A favourite way station on the route to Libya and exile in the 1980s was the town of Djanet in south-eastern Algeria. That's why, Ibrahim says, he chose to record Tinariwen's fifth album there. It's even called Tassili, after a nearby mountain range. Ibrahim denies the rumours that Tinariwen were forced to record there because the presence of an Islamic fundamentalist militia affiliated to AQIM (al-Qaida in the Islamic Maghreb) 600 kilometres away in the far north-east of Mali, near Ibrahim's home village of Tessalit, made it too dangerous for non-Malian musicians and sound engineers working with the band to visit that area.

"I know the Djanet region very well and it's a very peaceful place," he says. "I spent lots of time in Djanet, going there as an ishumar. We always had to hide because we had no papers and we were looking for work. I remember lots of things, things that were hard. It was an adventure, you know…"

▶ _DATA_:

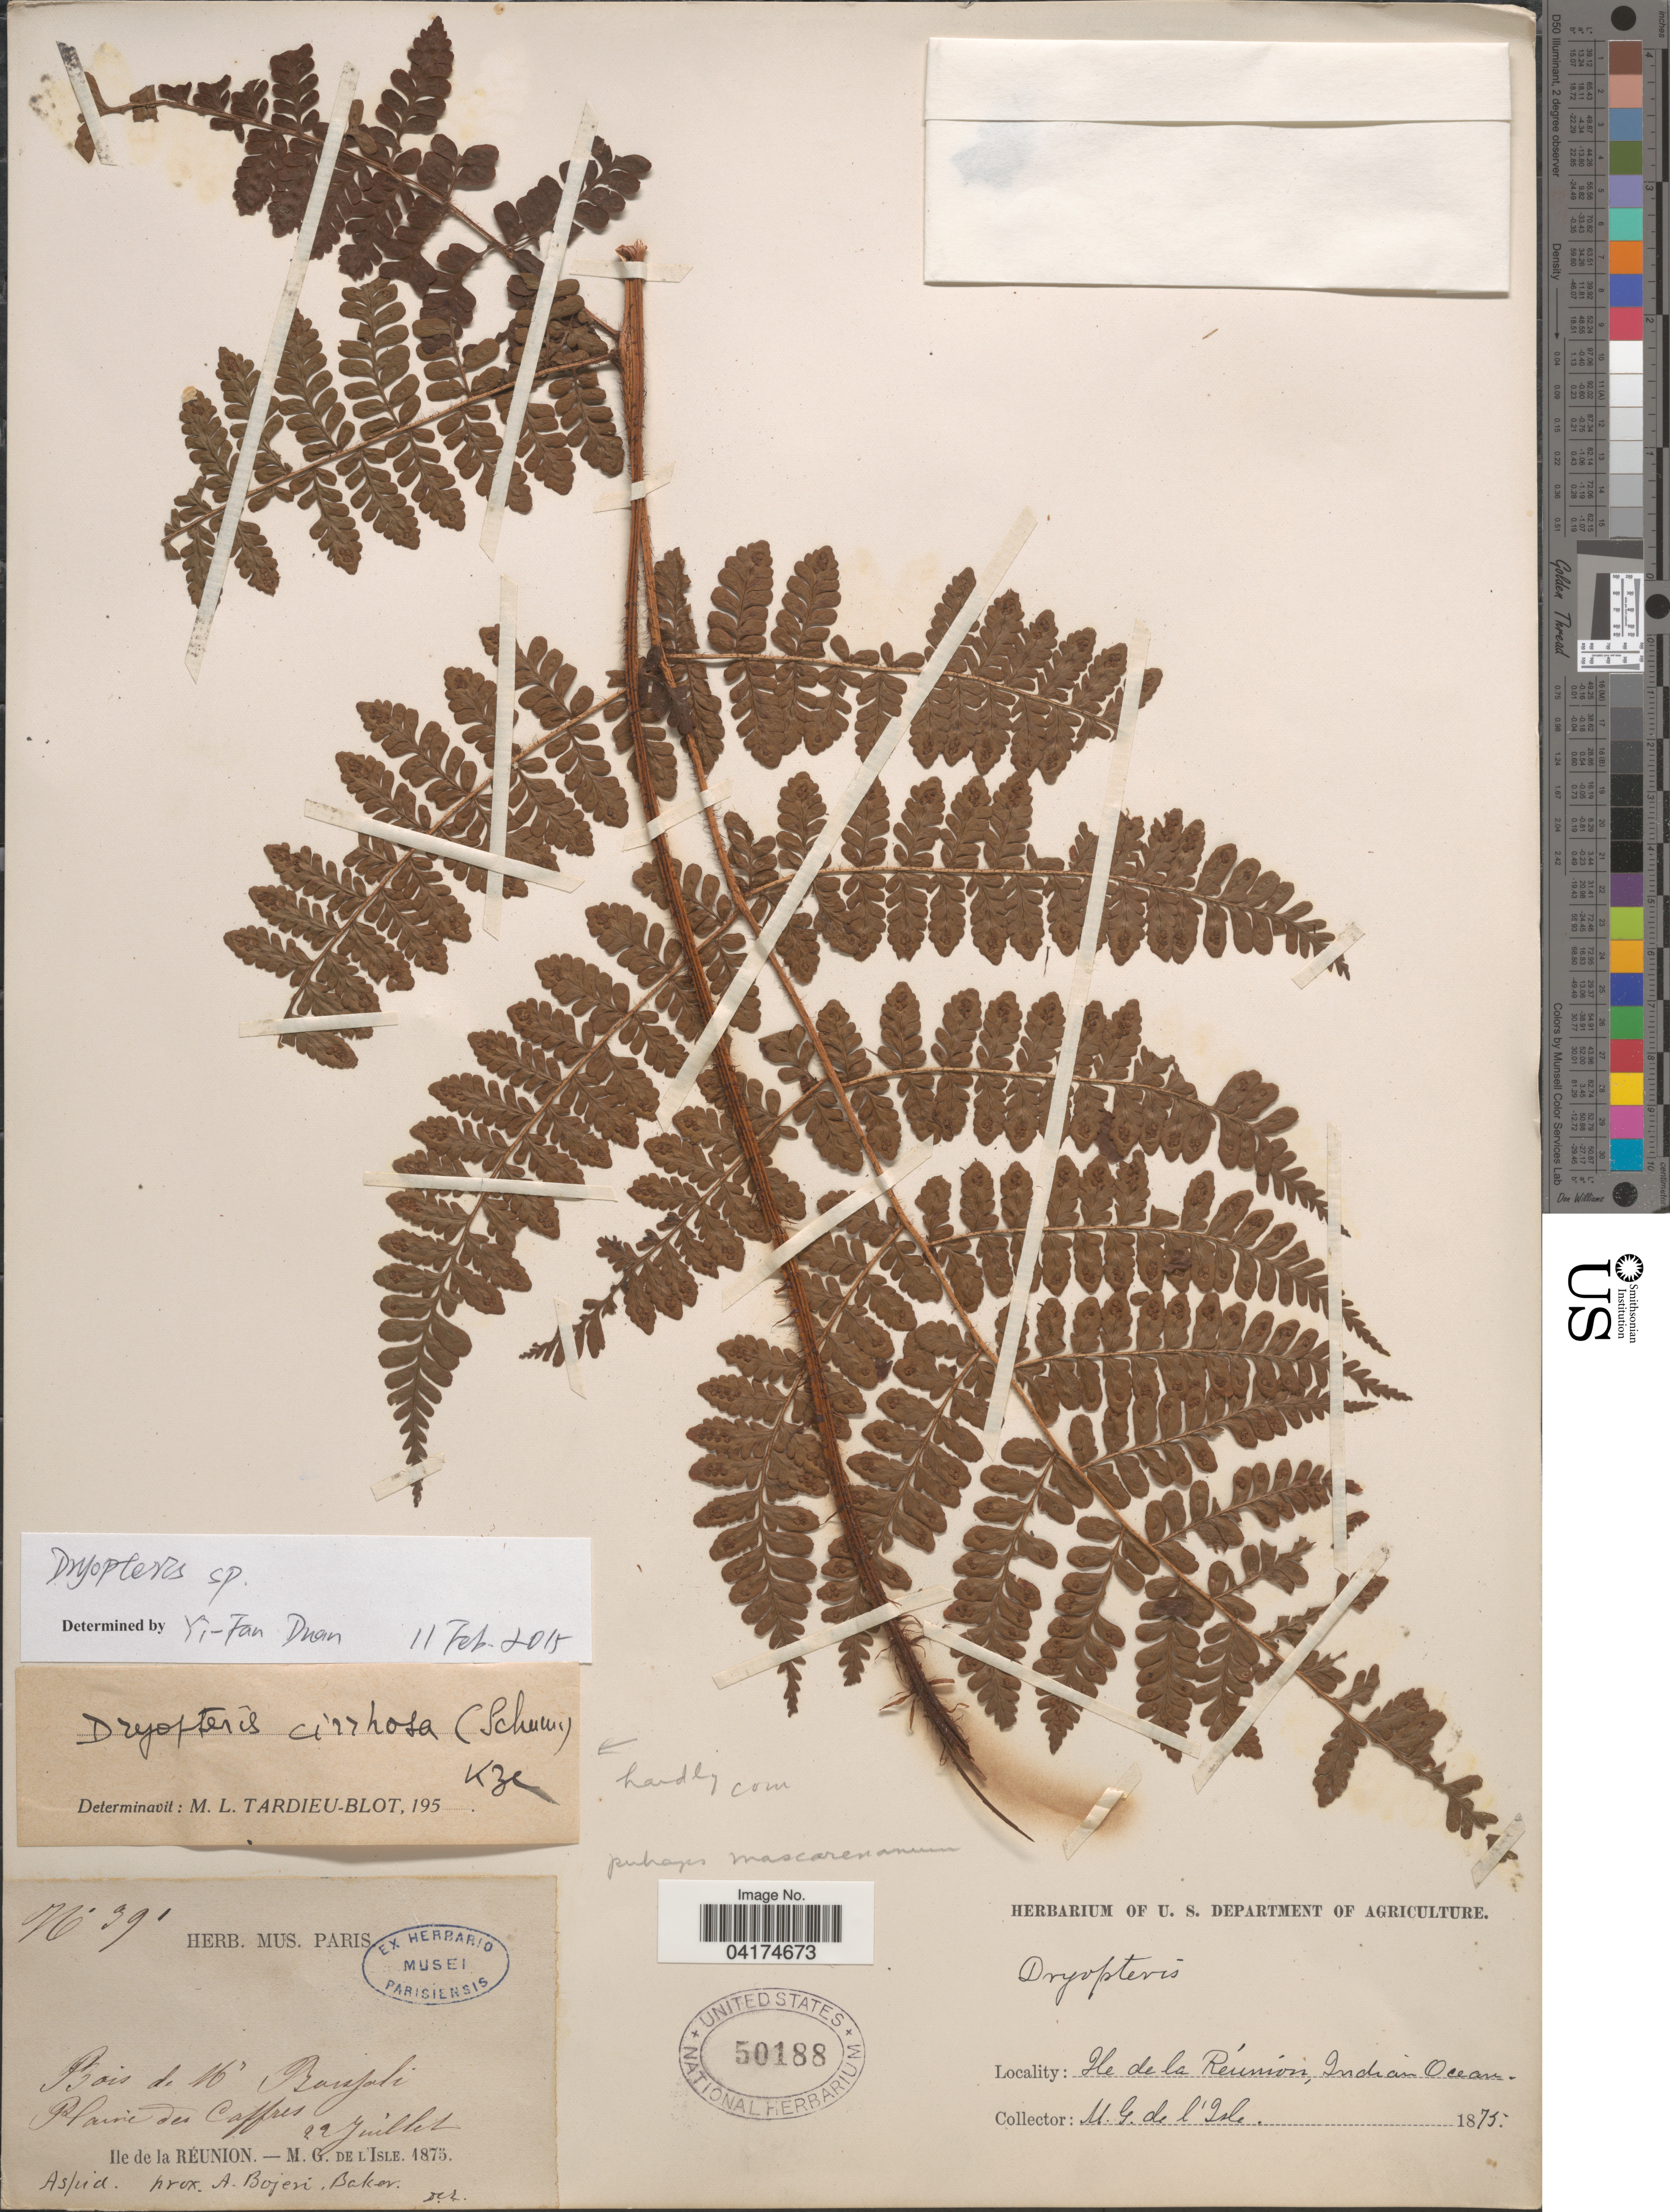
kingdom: Plantae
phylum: Tracheophyta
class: Polypodiopsida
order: Polypodiales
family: Dryopteridaceae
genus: Dryopteris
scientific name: Dryopteris sp.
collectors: M. L'Isle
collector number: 391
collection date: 1875-07-22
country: Reunion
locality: Bois de [illegible text]. Plaine des Caffres. Ile de la Réunion, Indian Ocean.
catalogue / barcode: US 50188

▶ _WHAT THE TASK REQUIRES_:
Pick up the passage about Tinariwen recording the Tassili album in Djanet and keep it going from the point where it ends. You won't need the listing.

▶ _EXERCISE ANSWER_:
Last November, Ibrahim travelled to Djanet with five members of Tinariwen determined to nail down the simple acoustic sound and poetry of ishumar adventurers sitting around a campfire, sharing cigarettes, stories, songs and a guitar. This had always been the context in which Tinariwen's music was heard before they picked up electric guitars, added bass and percussion and went global. It was a return to core values and desert tranquillity that's bottled to perfection on Tassili.

They were later joined by American art house rockers Kyp Malone and Tunde Adebimpe of TV on the Radio, who arrived at Djanet from New York. The pair had met Tinariwen a few years earlier at the Coachella festival in California and their friendship matured with further meetings and a special collaboration at the Womad festival in Abu Dhabi in 2010.

They were picked up in a Toyota 4x4 Land Cruiser by Eyadou Ag Leche, Tinariwen's bassist, and driven through the Saharan night to the campsite-cum-bush recording studio. Eyadou spiced up the journey by travelling down the obscure dirt tracks without any headlights on, a freaky experience for any fresh arrival.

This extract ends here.